Not that Miroku was doing any better. Never in his wildest dreams had he ever imagined being able to catch a completely unguarded glimpse of Sango in so little covering. Ok, ok so maybe in some his wildest dreams, but in real life it was just too much for his poor mind to assimilate. He too even had the grace to blush as he unabashedly stared at the object of his desire. His eyes roved over the lithe body of his love, just as Inuyasha's had and he too found an interesting spot to stare at…

Which lasted right up until Kagome sensed Inuyasha - the exact same instant that the shit hit the fan!
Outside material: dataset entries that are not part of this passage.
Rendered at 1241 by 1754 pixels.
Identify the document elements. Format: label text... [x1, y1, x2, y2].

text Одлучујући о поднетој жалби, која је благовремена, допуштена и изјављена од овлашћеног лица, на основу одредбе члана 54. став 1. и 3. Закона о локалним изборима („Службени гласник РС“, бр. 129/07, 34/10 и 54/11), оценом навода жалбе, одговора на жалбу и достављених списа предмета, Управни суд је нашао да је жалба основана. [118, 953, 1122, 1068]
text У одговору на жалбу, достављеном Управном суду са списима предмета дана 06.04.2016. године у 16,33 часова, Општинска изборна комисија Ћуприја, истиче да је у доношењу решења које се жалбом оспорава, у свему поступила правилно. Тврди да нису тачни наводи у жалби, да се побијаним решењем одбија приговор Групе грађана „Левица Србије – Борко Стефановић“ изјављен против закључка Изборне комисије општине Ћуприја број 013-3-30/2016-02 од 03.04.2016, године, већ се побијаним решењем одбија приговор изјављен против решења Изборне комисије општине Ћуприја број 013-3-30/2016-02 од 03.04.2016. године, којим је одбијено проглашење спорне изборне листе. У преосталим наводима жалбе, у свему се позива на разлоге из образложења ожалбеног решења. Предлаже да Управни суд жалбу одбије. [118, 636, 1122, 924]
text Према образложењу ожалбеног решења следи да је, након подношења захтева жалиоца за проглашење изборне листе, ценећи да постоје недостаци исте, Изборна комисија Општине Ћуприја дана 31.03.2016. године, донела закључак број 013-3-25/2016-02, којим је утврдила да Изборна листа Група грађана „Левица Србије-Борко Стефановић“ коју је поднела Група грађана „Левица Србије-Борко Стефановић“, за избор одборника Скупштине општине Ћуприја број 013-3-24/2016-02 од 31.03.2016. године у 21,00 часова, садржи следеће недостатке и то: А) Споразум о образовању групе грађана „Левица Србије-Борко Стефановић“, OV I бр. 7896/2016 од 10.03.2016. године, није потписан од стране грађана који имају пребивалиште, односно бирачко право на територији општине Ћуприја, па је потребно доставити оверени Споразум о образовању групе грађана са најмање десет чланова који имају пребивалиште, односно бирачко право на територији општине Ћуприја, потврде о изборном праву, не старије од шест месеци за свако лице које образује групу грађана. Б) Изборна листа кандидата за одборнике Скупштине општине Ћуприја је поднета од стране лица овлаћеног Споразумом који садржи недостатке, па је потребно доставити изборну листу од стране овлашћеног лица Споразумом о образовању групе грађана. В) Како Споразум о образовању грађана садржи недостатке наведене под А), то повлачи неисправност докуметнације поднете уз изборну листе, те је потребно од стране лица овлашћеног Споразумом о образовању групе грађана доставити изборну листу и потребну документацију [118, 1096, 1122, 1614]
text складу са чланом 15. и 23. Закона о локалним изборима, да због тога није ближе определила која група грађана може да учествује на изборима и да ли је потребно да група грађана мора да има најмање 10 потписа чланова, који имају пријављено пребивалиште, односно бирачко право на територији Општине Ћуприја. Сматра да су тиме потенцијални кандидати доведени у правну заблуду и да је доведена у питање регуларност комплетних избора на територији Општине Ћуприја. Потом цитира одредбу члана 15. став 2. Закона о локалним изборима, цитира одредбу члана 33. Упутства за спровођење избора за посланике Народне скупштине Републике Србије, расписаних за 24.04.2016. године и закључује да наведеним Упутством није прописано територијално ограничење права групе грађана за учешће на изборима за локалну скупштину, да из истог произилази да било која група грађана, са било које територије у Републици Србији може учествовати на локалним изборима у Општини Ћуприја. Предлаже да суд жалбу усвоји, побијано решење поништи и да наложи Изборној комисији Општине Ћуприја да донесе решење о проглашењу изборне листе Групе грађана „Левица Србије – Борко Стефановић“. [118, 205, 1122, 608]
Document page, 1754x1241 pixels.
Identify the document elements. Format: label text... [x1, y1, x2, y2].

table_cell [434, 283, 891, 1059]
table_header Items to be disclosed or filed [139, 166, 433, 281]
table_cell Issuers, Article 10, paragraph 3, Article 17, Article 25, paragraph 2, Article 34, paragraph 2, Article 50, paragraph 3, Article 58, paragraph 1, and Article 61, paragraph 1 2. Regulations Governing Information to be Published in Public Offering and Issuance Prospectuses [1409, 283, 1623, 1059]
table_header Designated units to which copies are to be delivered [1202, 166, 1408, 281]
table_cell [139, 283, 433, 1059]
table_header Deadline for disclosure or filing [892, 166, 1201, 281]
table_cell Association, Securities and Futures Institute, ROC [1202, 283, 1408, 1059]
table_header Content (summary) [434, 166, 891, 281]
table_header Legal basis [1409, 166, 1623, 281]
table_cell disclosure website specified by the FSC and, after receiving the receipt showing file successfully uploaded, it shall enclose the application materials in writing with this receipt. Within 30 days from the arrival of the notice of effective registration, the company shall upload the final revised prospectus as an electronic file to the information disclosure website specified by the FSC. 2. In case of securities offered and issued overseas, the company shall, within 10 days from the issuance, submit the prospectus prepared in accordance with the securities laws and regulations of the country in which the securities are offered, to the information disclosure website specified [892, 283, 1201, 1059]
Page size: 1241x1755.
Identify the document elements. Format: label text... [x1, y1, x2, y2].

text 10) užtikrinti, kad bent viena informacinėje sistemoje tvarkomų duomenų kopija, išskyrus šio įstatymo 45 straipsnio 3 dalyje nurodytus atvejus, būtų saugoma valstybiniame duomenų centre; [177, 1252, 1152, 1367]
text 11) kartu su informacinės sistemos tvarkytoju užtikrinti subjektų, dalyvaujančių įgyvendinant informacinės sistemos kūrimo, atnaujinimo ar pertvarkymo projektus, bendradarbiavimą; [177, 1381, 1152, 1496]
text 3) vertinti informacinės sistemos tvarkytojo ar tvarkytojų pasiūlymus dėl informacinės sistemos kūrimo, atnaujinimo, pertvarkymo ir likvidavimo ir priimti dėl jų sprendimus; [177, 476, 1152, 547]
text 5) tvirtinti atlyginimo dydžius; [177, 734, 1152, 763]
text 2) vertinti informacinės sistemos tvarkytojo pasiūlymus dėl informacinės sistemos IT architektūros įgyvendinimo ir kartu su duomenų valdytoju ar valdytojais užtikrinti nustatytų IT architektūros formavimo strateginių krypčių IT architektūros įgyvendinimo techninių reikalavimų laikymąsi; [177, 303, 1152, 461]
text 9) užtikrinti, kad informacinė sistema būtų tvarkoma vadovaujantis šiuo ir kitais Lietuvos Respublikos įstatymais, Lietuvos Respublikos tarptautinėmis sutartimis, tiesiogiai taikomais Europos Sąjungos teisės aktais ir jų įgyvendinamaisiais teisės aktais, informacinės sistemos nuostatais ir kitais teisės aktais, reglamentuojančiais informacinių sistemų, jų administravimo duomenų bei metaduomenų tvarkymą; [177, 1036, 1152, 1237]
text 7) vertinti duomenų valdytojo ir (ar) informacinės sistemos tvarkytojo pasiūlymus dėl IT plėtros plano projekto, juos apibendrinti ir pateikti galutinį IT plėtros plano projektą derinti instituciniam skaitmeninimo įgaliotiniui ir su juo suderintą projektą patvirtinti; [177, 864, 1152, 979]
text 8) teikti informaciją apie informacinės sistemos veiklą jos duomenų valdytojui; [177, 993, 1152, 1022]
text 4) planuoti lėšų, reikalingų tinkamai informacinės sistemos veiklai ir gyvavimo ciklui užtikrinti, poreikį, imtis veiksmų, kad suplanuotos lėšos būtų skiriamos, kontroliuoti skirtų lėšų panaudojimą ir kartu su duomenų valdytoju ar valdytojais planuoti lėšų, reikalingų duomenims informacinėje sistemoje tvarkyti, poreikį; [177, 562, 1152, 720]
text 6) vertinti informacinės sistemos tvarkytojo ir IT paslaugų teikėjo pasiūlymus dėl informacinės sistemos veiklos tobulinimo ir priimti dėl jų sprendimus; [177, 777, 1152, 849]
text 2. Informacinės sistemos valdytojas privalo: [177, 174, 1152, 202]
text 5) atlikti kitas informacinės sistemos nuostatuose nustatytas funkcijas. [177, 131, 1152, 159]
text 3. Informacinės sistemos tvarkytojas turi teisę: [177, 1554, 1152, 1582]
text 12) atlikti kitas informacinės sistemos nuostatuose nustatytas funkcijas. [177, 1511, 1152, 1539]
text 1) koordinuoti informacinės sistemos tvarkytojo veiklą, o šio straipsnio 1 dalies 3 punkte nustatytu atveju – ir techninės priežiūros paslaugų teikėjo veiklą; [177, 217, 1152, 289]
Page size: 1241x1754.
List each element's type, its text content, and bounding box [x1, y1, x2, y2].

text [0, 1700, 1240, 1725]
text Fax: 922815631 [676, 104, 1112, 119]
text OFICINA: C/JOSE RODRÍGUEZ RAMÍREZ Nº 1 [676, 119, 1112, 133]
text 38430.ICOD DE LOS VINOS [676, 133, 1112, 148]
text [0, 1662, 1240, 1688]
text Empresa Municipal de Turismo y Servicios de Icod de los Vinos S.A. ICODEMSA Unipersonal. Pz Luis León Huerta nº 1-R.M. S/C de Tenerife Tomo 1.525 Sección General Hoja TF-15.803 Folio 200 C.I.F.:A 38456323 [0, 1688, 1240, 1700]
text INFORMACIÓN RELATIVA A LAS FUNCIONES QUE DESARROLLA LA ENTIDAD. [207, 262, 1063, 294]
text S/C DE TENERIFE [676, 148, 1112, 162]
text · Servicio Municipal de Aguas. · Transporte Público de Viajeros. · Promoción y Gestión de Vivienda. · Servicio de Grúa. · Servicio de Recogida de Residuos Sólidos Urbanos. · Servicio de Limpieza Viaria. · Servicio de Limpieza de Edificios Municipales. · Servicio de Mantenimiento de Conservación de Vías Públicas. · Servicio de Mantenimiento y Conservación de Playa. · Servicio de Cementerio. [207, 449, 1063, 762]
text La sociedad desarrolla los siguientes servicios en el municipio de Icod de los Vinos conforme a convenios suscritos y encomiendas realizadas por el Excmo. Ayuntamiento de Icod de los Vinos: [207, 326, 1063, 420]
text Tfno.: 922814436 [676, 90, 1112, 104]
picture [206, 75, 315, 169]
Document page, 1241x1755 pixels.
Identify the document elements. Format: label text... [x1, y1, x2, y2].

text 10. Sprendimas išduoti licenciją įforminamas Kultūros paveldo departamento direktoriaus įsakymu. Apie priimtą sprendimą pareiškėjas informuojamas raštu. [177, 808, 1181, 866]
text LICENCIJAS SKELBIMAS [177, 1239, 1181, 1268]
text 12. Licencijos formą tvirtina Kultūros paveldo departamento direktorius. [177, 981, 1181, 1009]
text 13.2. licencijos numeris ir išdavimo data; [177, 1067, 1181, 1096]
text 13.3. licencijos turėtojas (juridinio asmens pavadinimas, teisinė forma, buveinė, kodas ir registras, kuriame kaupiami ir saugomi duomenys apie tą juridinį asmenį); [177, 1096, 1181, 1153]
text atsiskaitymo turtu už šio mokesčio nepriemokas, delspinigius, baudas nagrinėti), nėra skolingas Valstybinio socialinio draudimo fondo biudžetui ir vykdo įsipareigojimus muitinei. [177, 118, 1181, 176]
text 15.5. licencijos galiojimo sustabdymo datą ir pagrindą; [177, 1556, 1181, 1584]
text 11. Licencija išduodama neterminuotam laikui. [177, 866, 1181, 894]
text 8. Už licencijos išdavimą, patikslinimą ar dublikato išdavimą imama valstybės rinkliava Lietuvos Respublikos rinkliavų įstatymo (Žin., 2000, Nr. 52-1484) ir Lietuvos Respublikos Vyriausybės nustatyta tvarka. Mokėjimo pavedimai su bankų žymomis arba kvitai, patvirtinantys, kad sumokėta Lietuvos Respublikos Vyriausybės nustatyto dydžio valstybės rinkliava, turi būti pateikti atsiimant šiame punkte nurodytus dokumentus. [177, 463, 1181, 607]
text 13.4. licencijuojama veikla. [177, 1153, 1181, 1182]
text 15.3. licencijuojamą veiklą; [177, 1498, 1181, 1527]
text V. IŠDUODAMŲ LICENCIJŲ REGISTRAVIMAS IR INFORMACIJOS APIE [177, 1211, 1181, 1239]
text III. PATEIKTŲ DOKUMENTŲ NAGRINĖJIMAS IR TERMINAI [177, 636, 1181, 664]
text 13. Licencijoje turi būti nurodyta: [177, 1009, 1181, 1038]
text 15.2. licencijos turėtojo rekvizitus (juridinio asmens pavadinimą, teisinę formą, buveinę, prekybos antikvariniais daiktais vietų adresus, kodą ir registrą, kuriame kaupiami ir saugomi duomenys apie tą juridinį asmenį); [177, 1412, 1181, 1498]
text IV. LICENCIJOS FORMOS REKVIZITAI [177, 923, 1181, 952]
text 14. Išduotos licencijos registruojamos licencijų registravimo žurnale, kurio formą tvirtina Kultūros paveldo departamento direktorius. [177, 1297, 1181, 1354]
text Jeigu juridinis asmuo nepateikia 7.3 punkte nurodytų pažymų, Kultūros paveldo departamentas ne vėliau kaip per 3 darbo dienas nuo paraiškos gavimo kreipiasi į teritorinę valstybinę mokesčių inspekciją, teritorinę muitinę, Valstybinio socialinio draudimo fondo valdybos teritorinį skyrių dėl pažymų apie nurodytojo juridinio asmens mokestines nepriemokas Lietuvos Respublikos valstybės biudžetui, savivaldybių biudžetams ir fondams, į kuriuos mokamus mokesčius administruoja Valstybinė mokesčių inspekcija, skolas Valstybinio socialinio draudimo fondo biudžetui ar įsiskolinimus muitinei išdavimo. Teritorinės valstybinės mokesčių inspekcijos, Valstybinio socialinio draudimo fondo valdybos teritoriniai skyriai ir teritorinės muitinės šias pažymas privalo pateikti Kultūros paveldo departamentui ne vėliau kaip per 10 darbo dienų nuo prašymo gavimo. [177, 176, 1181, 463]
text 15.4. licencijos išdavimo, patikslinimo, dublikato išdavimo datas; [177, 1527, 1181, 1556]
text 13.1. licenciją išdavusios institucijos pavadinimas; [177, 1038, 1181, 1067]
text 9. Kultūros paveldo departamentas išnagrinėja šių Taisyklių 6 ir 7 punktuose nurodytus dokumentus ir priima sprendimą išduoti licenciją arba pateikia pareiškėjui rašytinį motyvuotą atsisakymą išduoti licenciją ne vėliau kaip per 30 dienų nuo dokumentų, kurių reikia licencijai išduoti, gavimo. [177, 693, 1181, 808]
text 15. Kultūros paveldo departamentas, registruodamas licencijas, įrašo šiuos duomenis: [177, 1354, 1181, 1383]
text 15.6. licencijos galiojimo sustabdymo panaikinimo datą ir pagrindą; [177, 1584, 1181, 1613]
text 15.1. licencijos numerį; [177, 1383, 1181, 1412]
~*~*~*~*Flashback Ends*~*~*~

Inuyasha winced as he remembered the string of sits that was even more vicious than her normal retaliation. By the time he managed to drag himself out of the Inuyasha crater she was already dressed and had most of their stuff already packed. Hanyou or not, he was positive he was going to have back problems for the rest of his life from this one alone. The priest meanwhile had been kicked by Sango, before she knocked him around a bit and just for good measure launched the cooler, with the mostly uneaten food at him before running to grab her clothes and hiding behind Kagome to put them on. The whole they had both been screaming things like 'HENTAIS!' and 'PERVERTED CREEPS', etc, etc, etc.

Eventually Mrs. Higurashi managed to cool everybody down, make sure that everyone was fed/medically treated/otherwise comfortable and told them they should all stay the night since they probably shouldn't travel in their current conditions. This thrilled Souta as he could now stay up all night playing video games with Inuyasha since it was a weekend. Kagome settled into her bed with Sango taking up residence on a cot that Kagome's mother brought in for her. And Miroku still hadn't managed being able to move from his place on the couch. Finally everyone was settled in to where they were going to be for the rest of the night.

The next morning Kagome opened her eyes to find herself staring around her living room in confusion. She flicked ear considering as she glanced at her brother and the tv which was still on, along with a game that showed a car that had been on fire from its final crash for heaven only knows how long.